* [To-do item]:
Identify each line in the items below that contains the word "True", and copy every such line. Case counts when matching.

Items listed in a dataset:
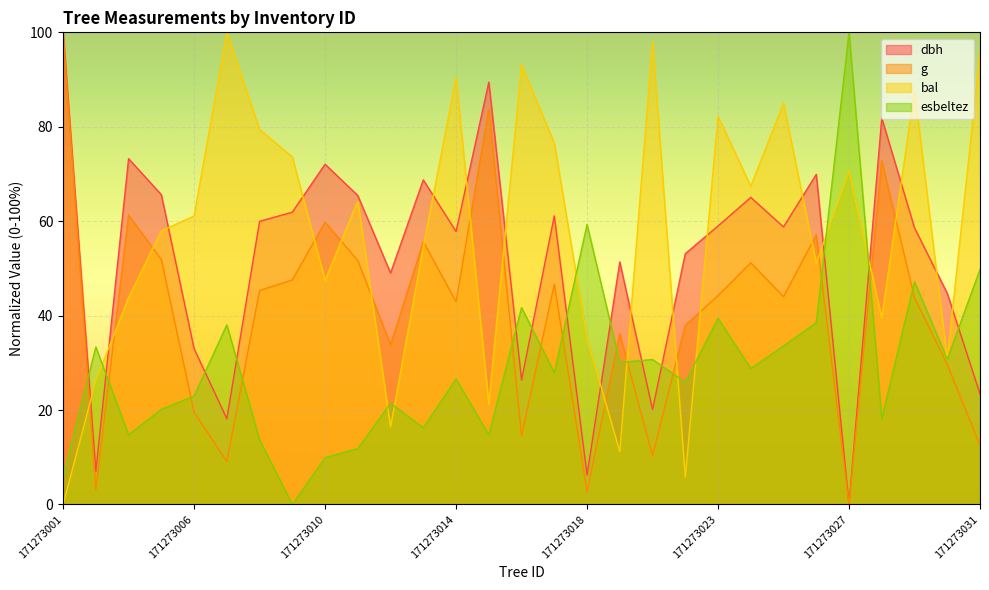

What is the sum of all esbeltez values?

851.5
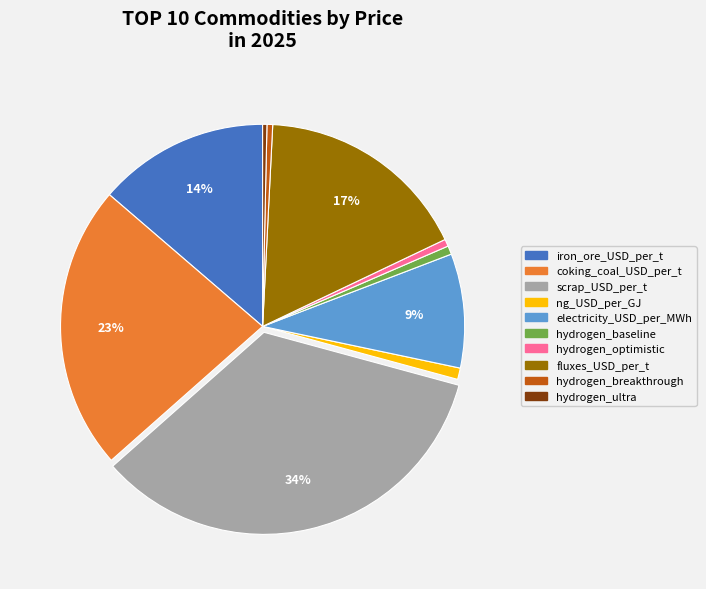

To the nearest percent, what percentage of the pie is coking_coal_USD_per_t?

23%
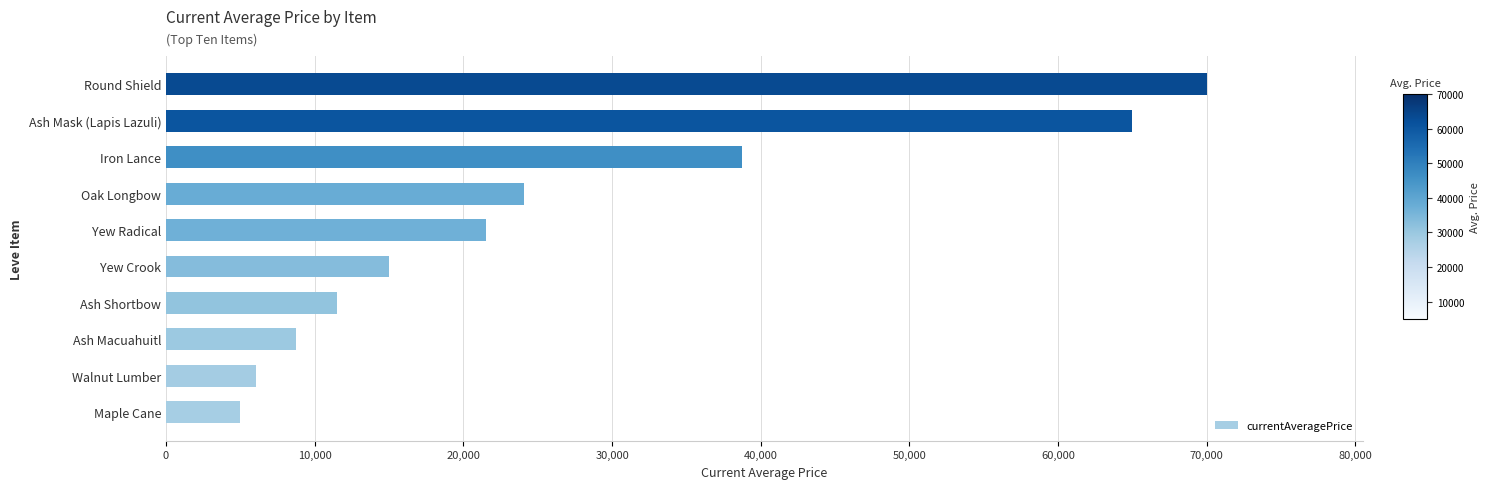

What is the difference between the maximum and minimum values?

65000.0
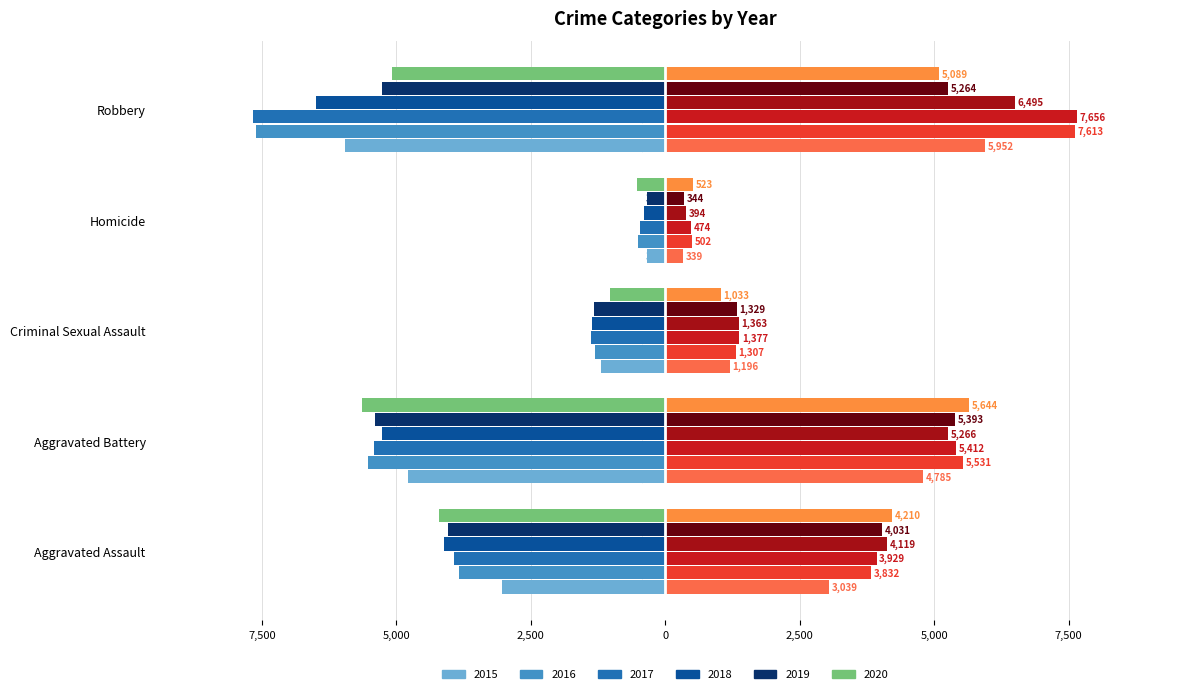

Reading left to right, transcribe all the data shown in this chart.

2015: -3039	-4785	-1196	-339	-5952
2016: -3832	-5531	-1307	-502	-7613
2017: -3929	-5412	-1377	-474	-7656
2018: -4119	-5266	-1363	-394	-6495
2019: -4031	-5393	-1329	-344	-5264
2020: -4210	-5644	-1033	-523	-5089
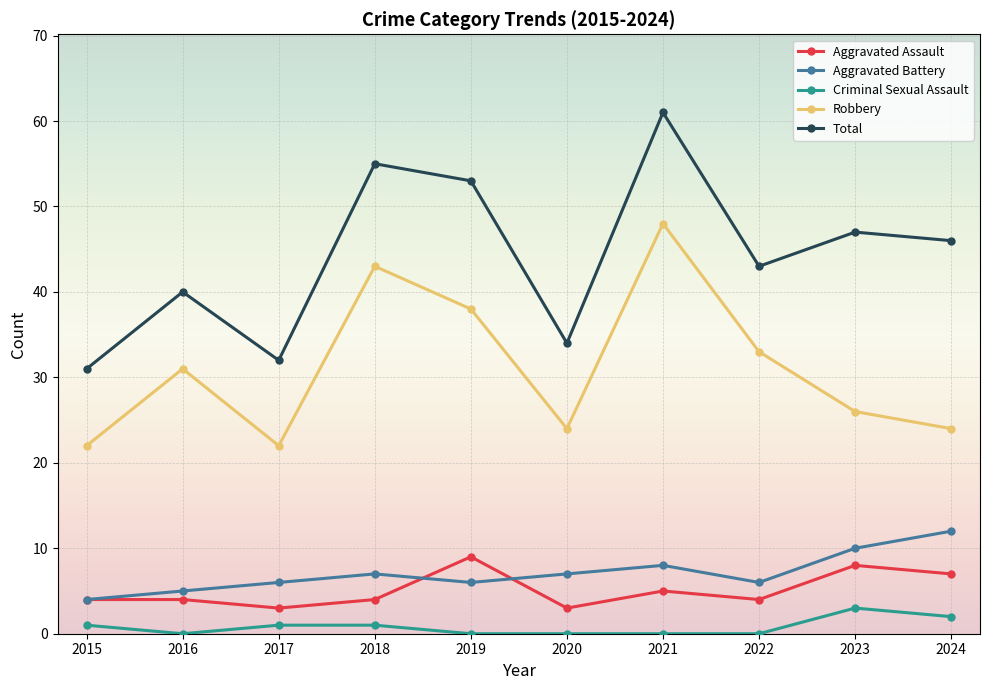

True or false: Aggravated Assault has more than 1 interior local peaks.

True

* [Written answer]:
True or false: Aggravated Assault has more than 1 interior local peaks.
True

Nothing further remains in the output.